J’ai pu voir mon ami Moustapha Diakhaté, qui est placé en garde-à-vue à la police depuis. Il m’est apparu serein, coriace et aguerri face à l’épreuve. Je l’ai trouvé en bonne forme et j’avoue être soulagé, après notre discussion, qu’il ait accepté d’adopter ma nouvelle posture, celle de garder le silence.
Son franc-parler n’a pas fini de lui causer des déboires, depuis le régime du Président Abdou Diouf et je demeure convaincu qu’il l’emportera dans sa dernière demeure, le plus tard possible, s’il plaît à Dieu.
Je ne doute pas qu’il retrouvera très vite les siens, parce que l’on ne saurait reprocher indéfiniment à un citoyen d’exprimer son opinion, de se soucier de l’avenir de la Nation à laquelle il appartient et qu’il a choisi de servir, quoi qu’il lui en coûte.
Moustapha Diakhaté est fait d’un seul bloc : celui de la franchise, de la loyauté, d’un amour immodéré pour son pays, du respect des valeurs humanistes, de la République et des sacro-saints principes démocratiques.
C’est ce que nous partageons en commun.
Pour ma part, je lui ai suggéré l’attitude que je décide d’adopter. Les électeurs sénégalais ayant décidé, le 17 novembre 2024, de voter massivement pour la liste de Pastef et confier les pleins pouvoirs à Ousmane Sonko, je me donne un temps d’observation au moins le temps d’un semestre tout en silence, pour savoir où tout ceci va nous mener.
De toutes manières, avec la majorité mécanique que le peuple sénégalais vient de leur octroyer au Parlement, ils auront le loisir de montrer ce qu’ils sauront faire de ce beau pays. Ousmane Sonko et son régime pourront faire adopter toutes les réformes qu’ils voudront, le peuple sénégalais, qui leur a donné tous les armes et leviers, s’en accommodera. J’exhorte les nouveaux députés de l’opposition à adopter la même attitude du silence. En effet, chercher à faire barrage à leurs velléités sera chercher à arrêter la mer avec ses bras. Quoi que vous diriez, ils feront ce qu’ils voudront. Votez leurs textes ou, à tout le moins, abstenez-vous lors du vote et dans les débats. Toute autre attitude équivaudra à une certaine légitimation de leur pouvoir autocratique. Les Sénégalais mesureront par eux-mêmes l’ampleur de leur méprise. On respecte certes le choix des électeurs même si nous avons la conviction qu’ils se sont trompés et qu’ils le réaliseront fatalement. « Le temps est le seul juge », disait un certain François-Marie Arouet, célèbre écrivain sous la plume de Voltaire.
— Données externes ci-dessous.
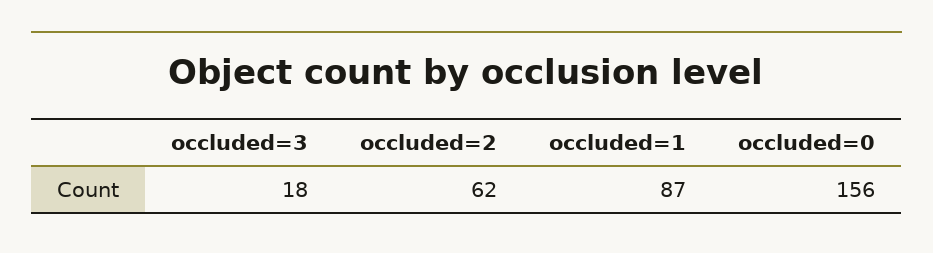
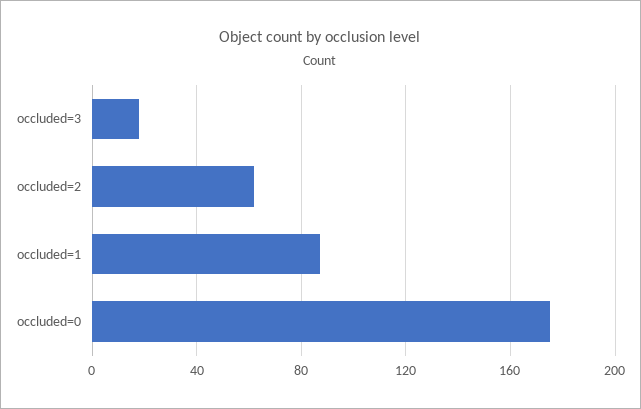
  {
    "occluded=3": 18,
    "occluded=2": 62,
    "occluded=1": 87,
-   "occluded=0": 156
+   "occluded=0": 175
  }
Je dois souligner que j’ai également trouvé totalement injuste qu’on veuille dénier à Moustapha Diakhaté le droit de critiquer des adversaires politiques alors que ceux-là mêmes insultent copieusement leurs soi-disant contempteurs. Son arrestation, pour reprendre le mot de Me El Hadji Amadou Sall, un de ses avocats, « est une prise d’otage avec une demande de rançon, qui est de l’obliger à fermer sa bouche ».
Nous décidons de payer solidairement la rançon ; c’est, encore une fois, par notre silence.
Assurément, qu’un Moustapha Diakhaté disparaisse de la scène politique ne manquerait pas d’enchanter quelques personnes. Nous n’avons pas vocation de devenir des martyrs mais plutôt nous espérons faire partie, comme Moustapha Diakhaté, de ceux qui se feront le devoir de s’évertuer à consoler notre peuple abusé. Le peuple sénégalais aura certainement besoin de nous. Soyons prêts à servir la démocratie. Nous ferons notre bilan, nous pencherons sur nos stratégies, nos faiblesses et nos forces, réfléchirons aux offres que nous ne manquerons pas de présenter à l’occasion des futures échéances électorales.
C’est tout le sens de notre engagement. Au demeurant, nous resterons stoïques, sourds, muets et aveugles face aux provocations qui ne manqueront guère.
En attendant, je vais en revenir à Voltaire pour faire comme son personnage, Candide : « cultiver mon jardin ». J’entends consacrer les six prochains mois à la production littéraire et au spectacle des matchs de football.